(I actually wanted to write this as an answer to the Cross Validated question: Difference between Anomaly and Outlier, but the question is protected - I think answering it here should be fine, despite the lower visibility)
People occasionally argue that there is no difference between an outlier and an anomaly by citing Charu Aggarwal, author of the Book "Outlier Analysis" - particularly, this statement:
Outliers are also referred to as abnormalities, discordants, deviants, or anomalies in the data mining and statistics literature.
(Source: "Outlier Analysis" (Springer), Charu Aggarwal, 2017, http://charuaggarwal.net/outlierbook.pdf )
However, this statement does not imply that outliers and anomalies are the same thing - analogously to saying that "Dogs are sometimes referred to as animals" does not mean that they are the same thing.
It's hard to give a formal definition of the terms. The Wikipedia page about outliers refers to the Wikipedia page about anomaly detection and vice versa, and they both contain lots of possible definitions and interpretations of the terms. Things are becoming worse due to the domain-specific definitions and colloquialities, where it seems to be sufficient when two people of the same field roughly know what the other one is talking about...
However, Varun Chandola tries to give a more precise meaning to the term "anomaly" in his anomaly detection survey. Particularly, he classifies anomalies into three categories:
- Point anomalies: An individual data instance can be considered as
anomalous with respect to the rest of data
- Contextual Anomalies: If a data instance is anomalous in a specific context (but not otherwise)
- Collective Anomalies: If a collection of related data instances is anomalous with respect to the entire data set
(Summarized from "Anomaly Detection - A Survey", Varun Chandola et al, ACM Computing Surveys 2009, http://cucis.ece.northwestern.edu/projects/DMS/publications/AnomalyDetection.pdf )
Here, the term "point anomaly" seems to be closest to what I'd consider as a possible definition of the word "outlier". And this is in line with the statement by Aggarwal: An outlier is an anomaly. But not every anomaly is an outlier.

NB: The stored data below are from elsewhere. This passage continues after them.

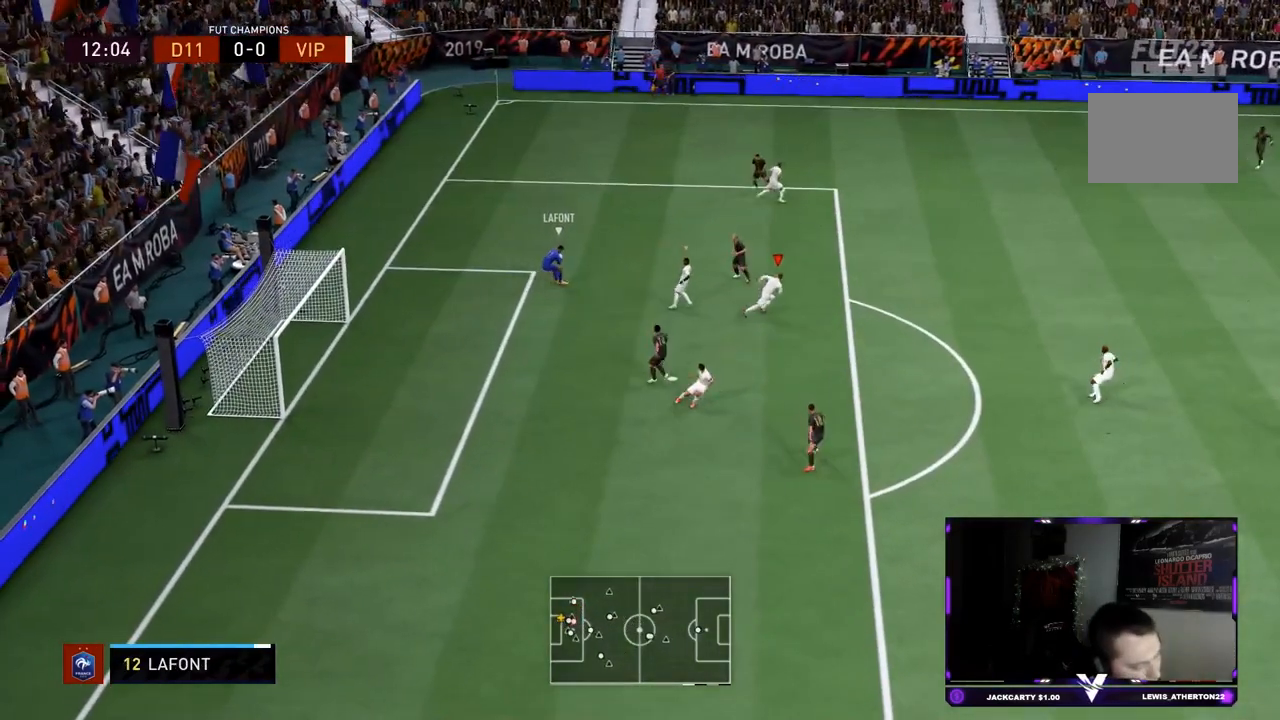
{"buttons": ["R2"], "left_stick": "right", "right_stick": "center", "events": []}
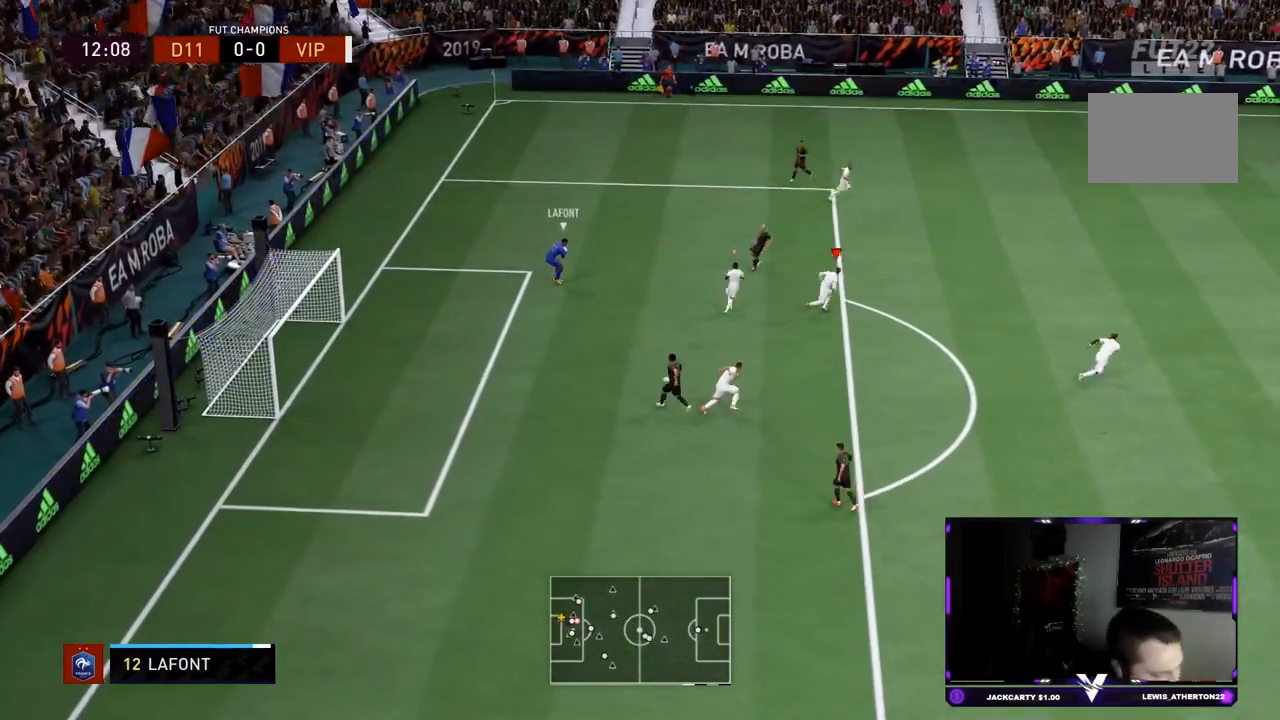
{"buttons": ["R2"], "left_stick": "down-right", "right_stick": "center", "events": [[150, "right_stick", "down-left"], [234, "left_stick", "down-right"], [234, "right_stick", "center"]]}
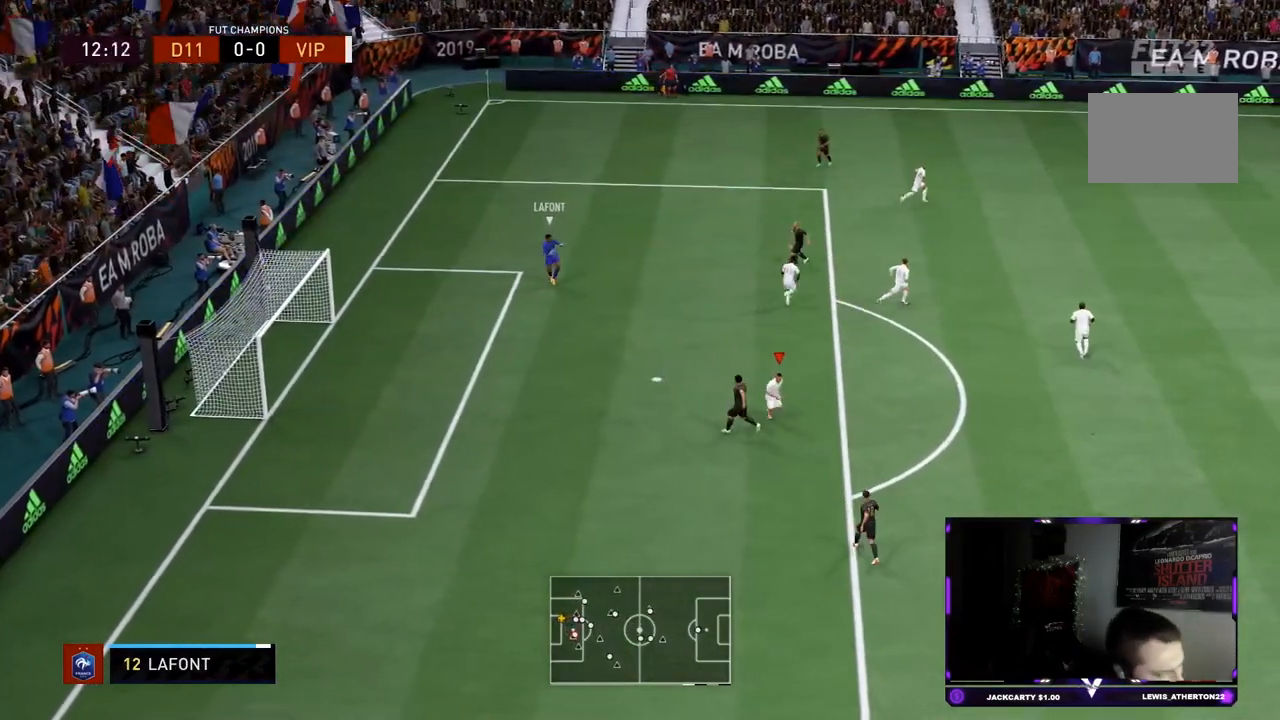
{"buttons": ["R2"], "left_stick": "down-right", "right_stick": "center", "events": []}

(The latter may depend on the definition of the word outlier. Of course, one can define it on a meta-level, and say that an outlier is whatever a certain outlier detection algorithm (or model) detects as such. But most definitions that I encountered so far are based on some sort of "distance", "dissimilarity", or "difference" from a "majority" of other data elements. That sounds reasonable...)
An example: There may be several data points:
14.5, 14.2, 14.4, 14.4, 14.4, 14.4, 14.4, 14.4, 14.4, 14.3, 14.2, 14.6
One can compute the mean and standard deviation and will have a hard time arguing why one of these points should be an "outlier".

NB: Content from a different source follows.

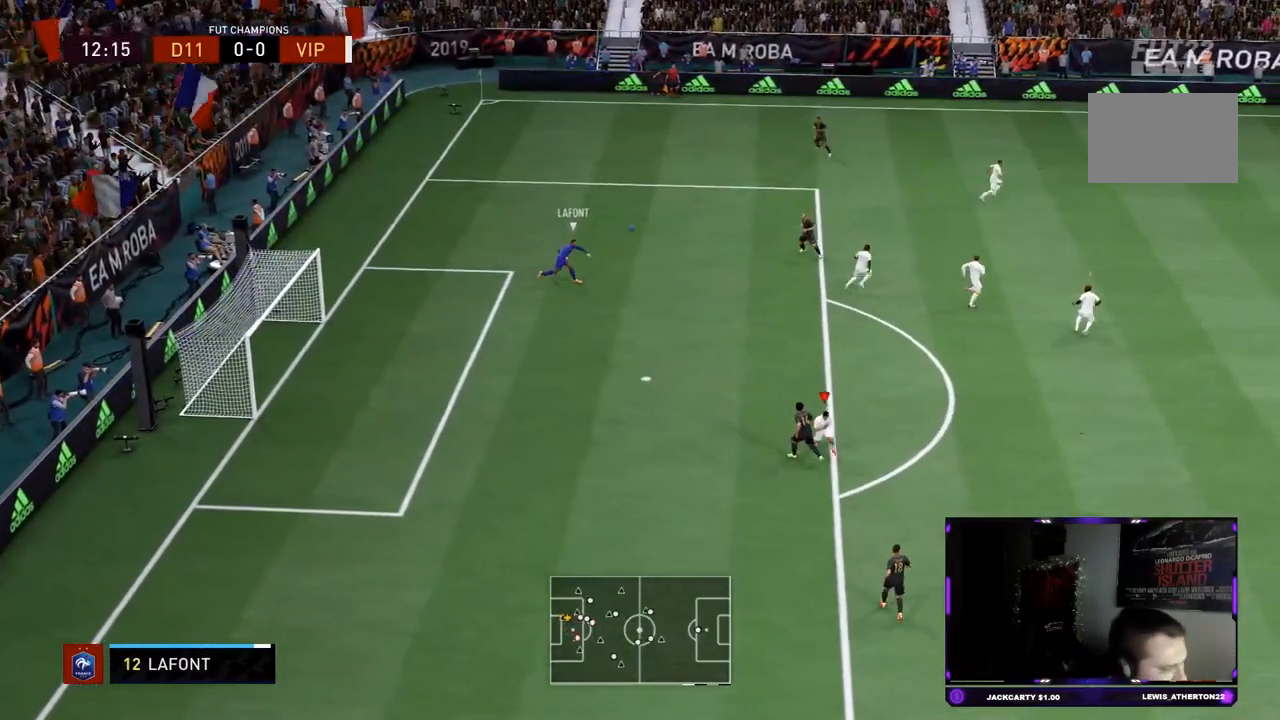
{"buttons": ["R2"], "left_stick": "right", "right_stick": "center", "events": [[167, "L1", "down"], [167, "left_stick", "right"], [300, "L1", "up"]]}
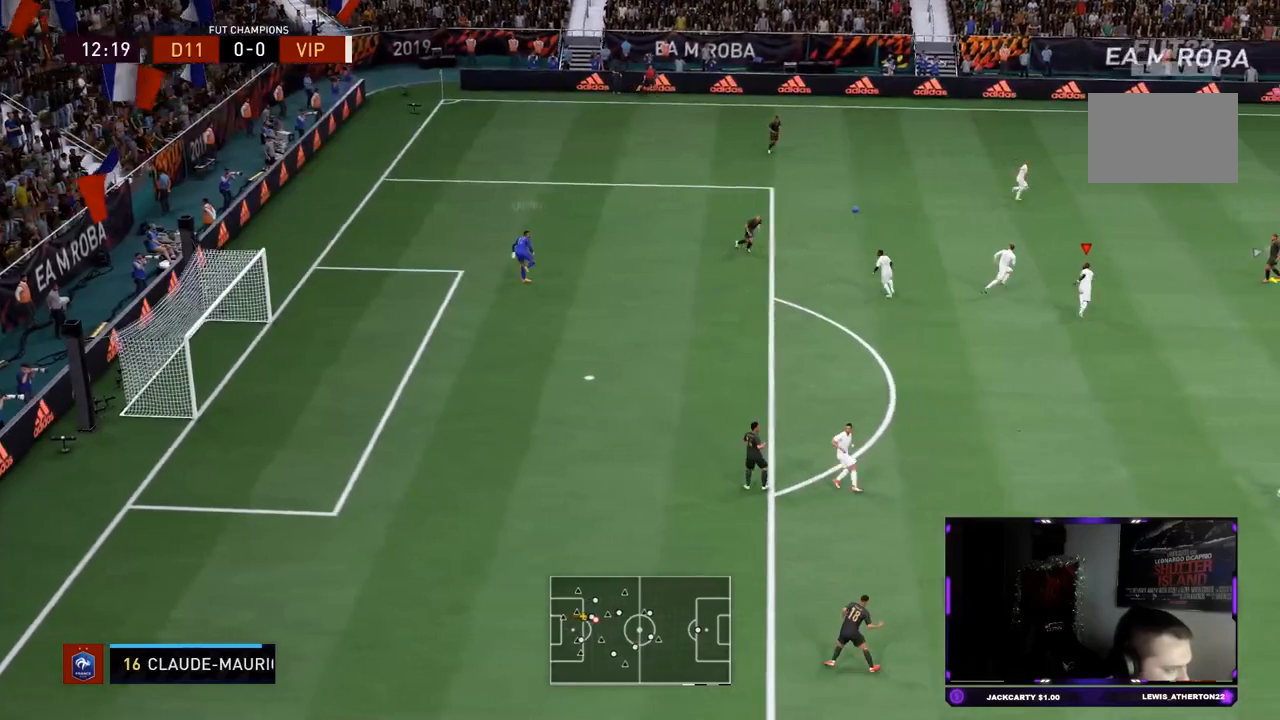
{"buttons": ["R2"], "left_stick": "up", "right_stick": "center", "events": [[317, "CROSS", "down"], [350, "left_stick", "up"], [367, "R2", "up"], [417, "CROSS", "up"], [483, "R2", "down"]]}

For a sequence of data points like this
14.5, 14.2, 14.4, 14.4, -64564.4, 14.4, 14.4, 14.4, 14.4, 14.3, 14.2, 14.6
spotting "the outlier" should be easy.
However, assuming that the first sequence describes, for example, average daily outside temperatures, the fact that the exact same average temperature of 14.4
degrees was measured for a whole week could certainly be considered as an "anomaly".

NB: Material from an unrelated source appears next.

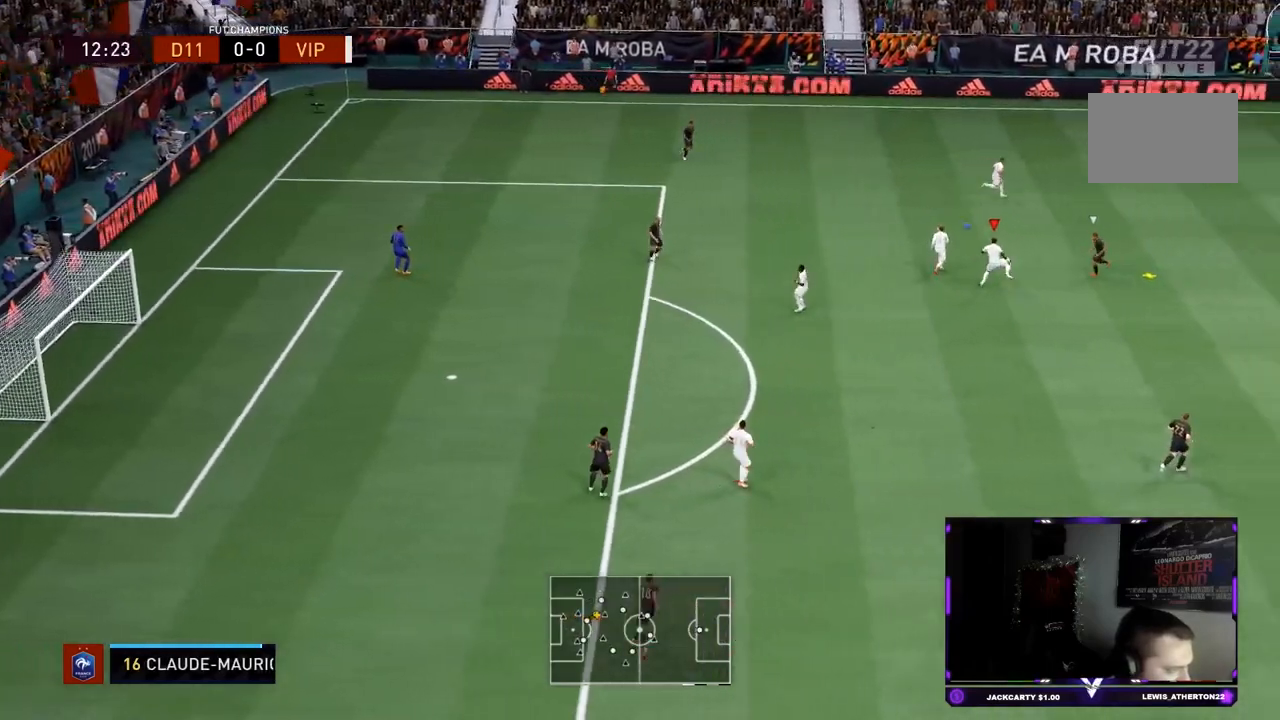
{"buttons": ["R2"], "left_stick": "down-right", "right_stick": "center", "events": [[250, "left_stick", "up-right"], [384, "left_stick", "down-right"]]}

(Probably a "collective anomaly" according to the definitions above, but I won't argue about that...)
Although I'm on thin ice when arguing about the precise or intuitive meaning of certain terms (because I'm neither a data science expert nor a native English speaker), this would mean that "anomaly" is a much broader term than "outlier". But maybe the data science community is just in the process of sorting out proper definitions of these terms.
Update:
Maybe my gut feeling about the literal meaning of certain words is wrong. But for me, the word "outlier" seems to say "lying somewhere out of (or far away from) something (based on some distance measure)". In that sense, the 14.4
s in the first example are not "outliers" per se. But of course, things become tricky very quickly here: One could imagine a model for the data that contains the number of consecutive days with equal temperatures (as in a run length encoding). Computing this model for the given data would yield
1 * 14.5
1 * 14.2
7 * 14.4
1 * 14.3
1 * 14.2
1 * 14.6
where the value 7
does have large distance (difference) to the other values in the model. So the "collective anomaly" of 7 consecutive days with equal temperatures has been turned into a "point anomaly" by this transformation.